Dataset entries ->
◆ ◆ ◆
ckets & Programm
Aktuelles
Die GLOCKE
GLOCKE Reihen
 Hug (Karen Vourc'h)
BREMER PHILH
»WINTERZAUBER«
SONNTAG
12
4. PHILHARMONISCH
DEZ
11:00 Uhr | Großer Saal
◆ ◆ ◆
What this task involves -> All entries must be repeated exactly.

Response to this exercise ->
ckets & Programm
Aktuelles
Die GLOCKE
GLOCKE Reihen
 Hug (Karen Vourc'h)
BREMER PHILH
»WINTERZAUBER«
SONNTAG
12
4. PHILHARMONISCH
DEZ
11:00 Uhr | Großer Saal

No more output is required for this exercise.